The psychiatrist reassures Lewis that he never tells anyone that he doesn’t believe what they are telling him, but will listen, and then offer counsel. “”For as long as you want to talk, I will listen.”
Born in London, England in 1760, Lewis says his family emigrated to England’s American colonies in 1771 after disagreeing with the direction England’s government was taking. They had a farm north of Albany, New York when the American revolution began. When a detachment of British “Redcoat” soldiers demanded housing on their farm and his father refused, the officer shot his father as a rebel, and when his mother protested, she and Lewis’s ten-year-old brother were also killed. Lewis escaped to the barn unnoticed, then fled to the nearby forest carrying the family’s two muskets.
He reached the nearby town of Barkersville, where he enlisted in the local unit of the Continental Army in time for the battle of Saratoga. Lewis and his army friends took part in several other battles, and survived to witness Cornwallis’s surrender of British forces which ended the war.
After the war, Lewis attended Kings College (which later became Columbia University), majoring in agriculture; built a new house and barn and planted crops. He never appeared to age; most people always took him to be about age twenty-five. When the war of 1812 broke out and he heard of British troops invading Indiana Territory, he re-enlisted as a Minuteman, but arrived in Indiana only to be captured by the British and spend the next three years in an English dungeon before managing an ingenious and daring escape.
Throughout the nineteenth century Lewis encounters younger generations of his revolutionary war buddies. With the onset of World War I, Lewis meets entirely new ways of warfare on the “western front” where militia and regular army must sheild themselves in trenches to escape enemy machine gun fire. Lewis later discovers that “Sam”, who has protected his back throughout the battle, does not exist anywhere on his regiment’s roster. He asks psychiatrist Charles whether he believes in angels. Sometimes, he concludes, situations exist that have no explanation, but must be accepted as obviously real,
In the 1920s, Lewis admits to his psychiatrist friend that he made a major error of choice, in becoming involved with Chicago criminal Al Capone as one of Capone’s bodyguards and drivers. Lewis spent seven years in prison for his part in a drive-by shooting.
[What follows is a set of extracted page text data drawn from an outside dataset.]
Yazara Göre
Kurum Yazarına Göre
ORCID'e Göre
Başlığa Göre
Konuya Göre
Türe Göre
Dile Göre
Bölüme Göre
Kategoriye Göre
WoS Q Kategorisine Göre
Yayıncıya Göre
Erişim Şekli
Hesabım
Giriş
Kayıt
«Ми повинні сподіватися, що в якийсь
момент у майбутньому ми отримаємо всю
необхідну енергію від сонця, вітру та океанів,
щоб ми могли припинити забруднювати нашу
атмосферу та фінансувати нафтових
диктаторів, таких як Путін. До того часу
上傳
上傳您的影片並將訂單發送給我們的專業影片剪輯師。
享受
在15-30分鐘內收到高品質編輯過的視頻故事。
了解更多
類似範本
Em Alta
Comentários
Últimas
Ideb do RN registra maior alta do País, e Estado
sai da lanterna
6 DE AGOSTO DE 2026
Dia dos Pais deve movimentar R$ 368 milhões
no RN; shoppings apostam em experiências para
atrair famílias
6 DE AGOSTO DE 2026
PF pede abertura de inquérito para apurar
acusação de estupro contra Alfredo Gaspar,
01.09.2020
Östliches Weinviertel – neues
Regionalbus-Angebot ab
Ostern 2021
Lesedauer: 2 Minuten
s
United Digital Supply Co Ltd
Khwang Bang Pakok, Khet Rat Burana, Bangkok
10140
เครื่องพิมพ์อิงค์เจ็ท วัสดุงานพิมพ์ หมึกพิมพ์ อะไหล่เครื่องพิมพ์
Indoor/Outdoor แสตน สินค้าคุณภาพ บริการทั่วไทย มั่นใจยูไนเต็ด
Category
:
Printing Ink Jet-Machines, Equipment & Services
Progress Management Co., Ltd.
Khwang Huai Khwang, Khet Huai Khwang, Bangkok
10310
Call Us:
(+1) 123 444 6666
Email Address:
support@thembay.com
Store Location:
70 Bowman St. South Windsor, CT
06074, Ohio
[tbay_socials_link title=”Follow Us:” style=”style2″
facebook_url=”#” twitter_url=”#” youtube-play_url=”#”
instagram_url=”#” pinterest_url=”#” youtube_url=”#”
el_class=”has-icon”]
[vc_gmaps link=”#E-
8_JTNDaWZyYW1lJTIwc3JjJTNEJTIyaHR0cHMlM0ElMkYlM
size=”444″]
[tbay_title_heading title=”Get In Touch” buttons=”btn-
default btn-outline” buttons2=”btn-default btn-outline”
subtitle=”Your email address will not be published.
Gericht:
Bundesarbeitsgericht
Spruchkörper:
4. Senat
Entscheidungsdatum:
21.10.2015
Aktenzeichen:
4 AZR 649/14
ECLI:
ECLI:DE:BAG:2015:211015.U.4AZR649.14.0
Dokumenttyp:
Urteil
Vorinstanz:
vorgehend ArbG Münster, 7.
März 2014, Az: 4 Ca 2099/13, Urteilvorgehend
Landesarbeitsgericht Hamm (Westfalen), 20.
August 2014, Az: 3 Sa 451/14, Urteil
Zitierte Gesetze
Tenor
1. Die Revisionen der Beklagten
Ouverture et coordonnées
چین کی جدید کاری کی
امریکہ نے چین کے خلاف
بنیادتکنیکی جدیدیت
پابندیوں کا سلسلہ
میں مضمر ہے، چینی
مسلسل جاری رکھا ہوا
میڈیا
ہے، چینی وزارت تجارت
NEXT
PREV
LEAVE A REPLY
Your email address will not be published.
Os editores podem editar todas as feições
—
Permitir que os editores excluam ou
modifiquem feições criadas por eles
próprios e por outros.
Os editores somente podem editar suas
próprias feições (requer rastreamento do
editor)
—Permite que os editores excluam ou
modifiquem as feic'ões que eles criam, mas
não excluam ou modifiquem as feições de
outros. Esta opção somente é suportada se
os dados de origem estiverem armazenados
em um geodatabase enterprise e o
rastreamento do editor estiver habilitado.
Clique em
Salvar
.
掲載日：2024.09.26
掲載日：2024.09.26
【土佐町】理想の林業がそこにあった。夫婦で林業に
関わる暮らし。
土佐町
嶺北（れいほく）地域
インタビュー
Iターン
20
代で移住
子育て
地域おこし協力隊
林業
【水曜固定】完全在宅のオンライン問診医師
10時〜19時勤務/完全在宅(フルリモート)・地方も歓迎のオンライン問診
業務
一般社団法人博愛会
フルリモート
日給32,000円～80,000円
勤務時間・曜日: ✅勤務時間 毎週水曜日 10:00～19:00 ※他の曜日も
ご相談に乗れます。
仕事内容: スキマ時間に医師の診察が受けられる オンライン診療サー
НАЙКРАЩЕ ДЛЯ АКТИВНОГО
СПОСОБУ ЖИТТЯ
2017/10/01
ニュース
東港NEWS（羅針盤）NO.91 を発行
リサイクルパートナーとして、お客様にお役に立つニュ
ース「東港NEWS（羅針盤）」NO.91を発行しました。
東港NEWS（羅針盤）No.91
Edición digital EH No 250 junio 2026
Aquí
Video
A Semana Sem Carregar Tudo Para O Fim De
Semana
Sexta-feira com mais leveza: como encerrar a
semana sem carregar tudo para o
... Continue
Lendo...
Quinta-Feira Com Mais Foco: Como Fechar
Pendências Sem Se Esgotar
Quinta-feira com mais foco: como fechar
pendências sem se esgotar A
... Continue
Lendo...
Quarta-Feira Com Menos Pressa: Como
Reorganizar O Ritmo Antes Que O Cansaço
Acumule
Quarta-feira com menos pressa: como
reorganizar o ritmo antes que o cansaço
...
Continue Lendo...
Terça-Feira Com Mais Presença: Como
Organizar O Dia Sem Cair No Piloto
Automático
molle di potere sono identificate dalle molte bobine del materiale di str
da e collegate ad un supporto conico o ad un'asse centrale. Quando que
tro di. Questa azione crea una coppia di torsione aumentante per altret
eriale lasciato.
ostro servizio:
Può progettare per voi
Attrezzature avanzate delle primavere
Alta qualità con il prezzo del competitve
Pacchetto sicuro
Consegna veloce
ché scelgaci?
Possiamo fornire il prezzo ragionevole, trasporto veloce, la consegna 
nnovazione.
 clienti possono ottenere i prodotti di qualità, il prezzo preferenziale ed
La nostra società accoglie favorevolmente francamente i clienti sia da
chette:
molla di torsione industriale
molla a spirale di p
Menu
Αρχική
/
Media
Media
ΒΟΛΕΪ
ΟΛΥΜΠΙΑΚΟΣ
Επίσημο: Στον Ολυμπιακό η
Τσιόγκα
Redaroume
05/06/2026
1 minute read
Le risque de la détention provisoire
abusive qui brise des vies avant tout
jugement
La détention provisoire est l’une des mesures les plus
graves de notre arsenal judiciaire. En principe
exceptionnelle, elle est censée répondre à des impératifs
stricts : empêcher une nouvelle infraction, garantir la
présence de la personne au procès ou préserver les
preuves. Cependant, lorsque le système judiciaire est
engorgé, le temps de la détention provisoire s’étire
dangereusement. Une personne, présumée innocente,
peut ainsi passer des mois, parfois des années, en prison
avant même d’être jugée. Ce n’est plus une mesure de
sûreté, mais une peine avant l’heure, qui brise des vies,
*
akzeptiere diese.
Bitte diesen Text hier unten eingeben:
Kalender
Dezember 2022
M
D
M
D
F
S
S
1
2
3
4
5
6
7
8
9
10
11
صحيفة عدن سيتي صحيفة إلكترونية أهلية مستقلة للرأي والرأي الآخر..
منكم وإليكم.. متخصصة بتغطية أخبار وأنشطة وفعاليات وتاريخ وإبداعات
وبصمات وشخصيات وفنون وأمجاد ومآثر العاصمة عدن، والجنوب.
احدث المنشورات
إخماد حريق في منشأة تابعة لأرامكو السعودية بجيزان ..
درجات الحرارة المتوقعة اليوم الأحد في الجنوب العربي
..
He knew that to admit his association with the Capone gang would cause Capone to silence him permanently, so he did three things. He withdrew all the money in his several bank accounts and deposited it all in several accounts in new banks. He sent the police an anonymous letter accusing himself of involvement in the shooting. And he lied that he had never known Al Capone. He then accepted his jail sentence, did his time , and walked away a free man in 1935, to continue life on his New York farm.
His worst nightmare, he confided to Charles, was his time near the end of World War II when he participated in the liberation of Buchenwald, the death camp in Nazi Germany.
What Lewis did not tell the psychiatrist was the last fifty years of his life.
Author Tyler Benak, who lives in Vancouver, Washington, has created an engaging first novel, written with compassion and a knowledge of human nature. I look forward to seeing his future work.